MAR-3D: Progressive Masked Auto-regressor for High-Resolution 3D Generation
Jinnan Chen, Lingting Zhu, Zeyu Hu, Shengju Qian, Yugang Chen, Xin Wang, Gim Hee Lee
TL;DR
MAR-3D introduces a progressive 3D mesh generation framework that unifies a Pyramid VAE with cascaded Masked Auto-Regressive Models to up-sample latent tokens from low to high resolution. By employing random masking during training and a diffusion-driven objective, the approach effectively handles the unordered nature of 3D latent tokens and mitigates quantization losses seen in prior methods.

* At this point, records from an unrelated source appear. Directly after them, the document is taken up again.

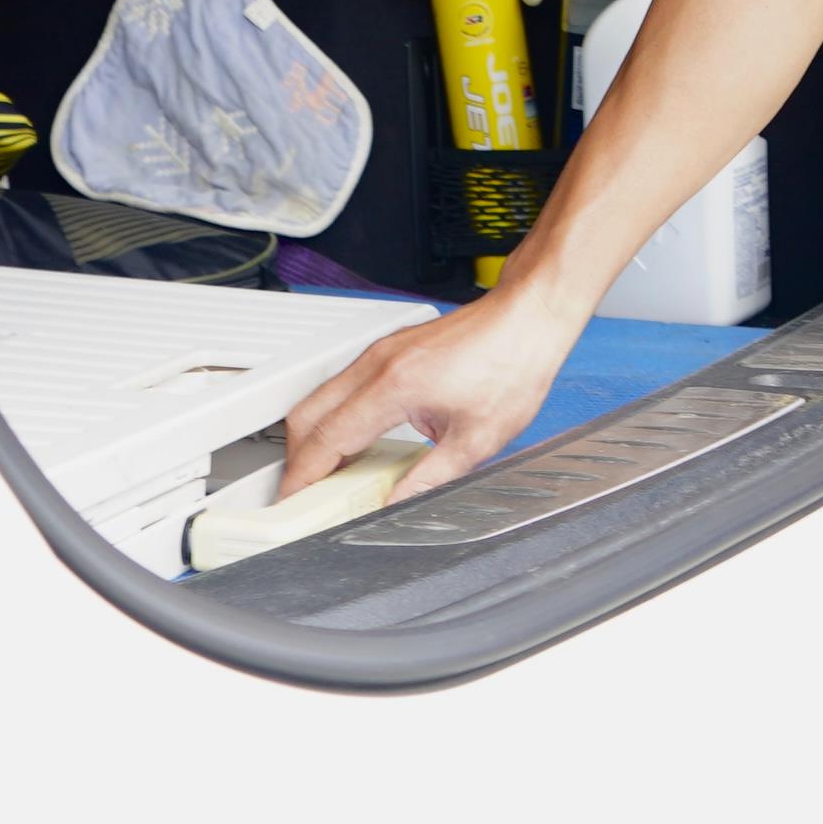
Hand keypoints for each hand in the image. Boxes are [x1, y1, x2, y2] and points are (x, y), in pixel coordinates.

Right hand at [279, 289, 582, 501]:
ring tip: (330, 476)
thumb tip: (395, 506)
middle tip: (306, 495)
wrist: (528, 317)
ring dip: (316, 438)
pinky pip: (342, 386)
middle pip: (306, 416)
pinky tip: (356, 442)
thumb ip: (429, 480)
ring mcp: (379, 353)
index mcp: (393, 386)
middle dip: (298, 460)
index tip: (293, 503)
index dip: (304, 477)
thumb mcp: (477, 440)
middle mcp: (377, 364)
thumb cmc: (512, 363)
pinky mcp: (389, 350)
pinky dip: (335, 417)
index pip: (327, 439)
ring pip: (320, 397)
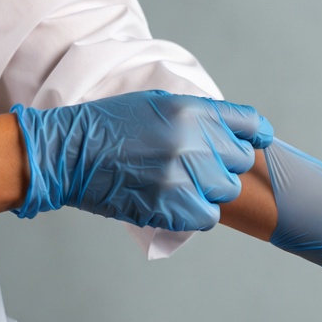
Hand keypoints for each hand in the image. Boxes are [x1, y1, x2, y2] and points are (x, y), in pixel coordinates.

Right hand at [12, 91, 272, 229]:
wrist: (67, 153)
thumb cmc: (107, 126)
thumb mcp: (155, 104)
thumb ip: (196, 116)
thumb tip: (232, 134)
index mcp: (191, 109)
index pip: (250, 123)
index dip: (254, 136)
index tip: (254, 143)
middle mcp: (193, 138)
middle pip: (241, 161)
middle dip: (223, 166)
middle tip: (195, 168)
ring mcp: (184, 172)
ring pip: (227, 191)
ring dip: (208, 192)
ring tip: (178, 185)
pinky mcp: (172, 203)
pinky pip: (209, 217)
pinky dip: (195, 214)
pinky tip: (172, 203)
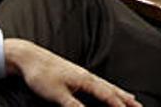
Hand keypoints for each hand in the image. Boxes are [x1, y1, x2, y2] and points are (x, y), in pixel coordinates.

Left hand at [4, 39, 141, 106]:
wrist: (28, 57)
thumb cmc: (41, 74)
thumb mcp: (58, 95)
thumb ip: (74, 106)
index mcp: (86, 80)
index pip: (108, 96)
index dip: (120, 106)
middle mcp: (88, 76)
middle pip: (113, 89)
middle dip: (127, 100)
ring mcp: (83, 74)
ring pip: (107, 86)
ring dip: (121, 94)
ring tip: (132, 99)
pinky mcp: (76, 74)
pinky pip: (99, 83)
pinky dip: (109, 89)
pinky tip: (106, 90)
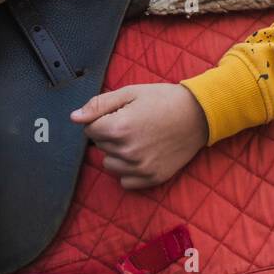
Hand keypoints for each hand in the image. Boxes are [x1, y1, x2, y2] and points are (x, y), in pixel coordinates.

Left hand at [70, 83, 208, 189]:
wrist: (199, 114)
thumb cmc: (164, 100)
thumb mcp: (130, 92)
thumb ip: (99, 104)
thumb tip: (74, 117)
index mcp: (119, 128)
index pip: (89, 130)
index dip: (102, 119)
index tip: (120, 113)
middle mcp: (127, 152)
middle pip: (99, 147)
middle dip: (110, 134)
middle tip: (133, 123)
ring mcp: (140, 168)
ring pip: (109, 164)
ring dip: (117, 153)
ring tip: (138, 138)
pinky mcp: (152, 178)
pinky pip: (125, 181)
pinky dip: (129, 170)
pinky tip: (142, 154)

The system leverages conditional cues from CLIP and DINOv2 for semantic guidance and uses condition augmentation to reduce error propagation across resolution scales, enabling efficient and scalable high-resolution mesh generation. Empirical results on public benchmarks show state-of-the-art geometric fidelity and strong generalization to unseen data, with clear improvements over diffusion-only and joint-distribution models. Overall, MAR-3D demonstrates that decomposing joint distributions into temporal (diffusion) and spatial (auto-regressive) components with progressive up-sampling yields scalable, high-quality 3D generation suitable for open-world applications.
Abstract
Recent advances in auto-regressive transformers have revolutionized generative modeling across different domains, from language processing to visual generation, demonstrating remarkable capabilities. However, applying these advances to 3D generation presents three key challenges: the unordered nature of 3D data conflicts with sequential next-token prediction paradigm, conventional vector quantization approaches incur substantial compression loss when applied to 3D meshes, and the lack of efficient scaling strategies for higher resolution latent prediction. To address these challenges, we introduce MAR-3D, which integrates a pyramid variational autoencoder with a cascaded masked auto-regressive transformer (Cascaded MAR) for progressive latent upscaling in the continuous space. Our architecture employs random masking during training and auto-regressive denoising in random order during inference, naturally accommodating the unordered property of 3D latent tokens. Additionally, we propose a cascaded training strategy with condition augmentation that enables efficiently up-scale the latent token resolution with fast convergence. Extensive experiments demonstrate that MAR-3D not only achieves superior performance and generalization capabilities compared to existing methods but also exhibits enhanced scaling capabilities compared to joint distribution modeling approaches (e.g., diffusion transformers).